[Transcribed page contents]
▼▼▼

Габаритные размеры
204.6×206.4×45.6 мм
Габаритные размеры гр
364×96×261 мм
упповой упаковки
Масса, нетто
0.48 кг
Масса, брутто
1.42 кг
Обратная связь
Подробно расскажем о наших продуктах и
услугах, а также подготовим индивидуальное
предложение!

▲▲▲

Problem details: Give back all of the data exactly, with every line intact.

Solution:
Габаритные размеры
204.6×206.4×45.6 мм
Габаритные размеры гр
364×96×261 мм
упповой упаковки
Масса, нетто
0.48 кг
Масса, брутто
1.42 кг
Обратная связь
Подробно расскажем о наших продуктах и
услугах, а также подготовим индивидуальное
предложение!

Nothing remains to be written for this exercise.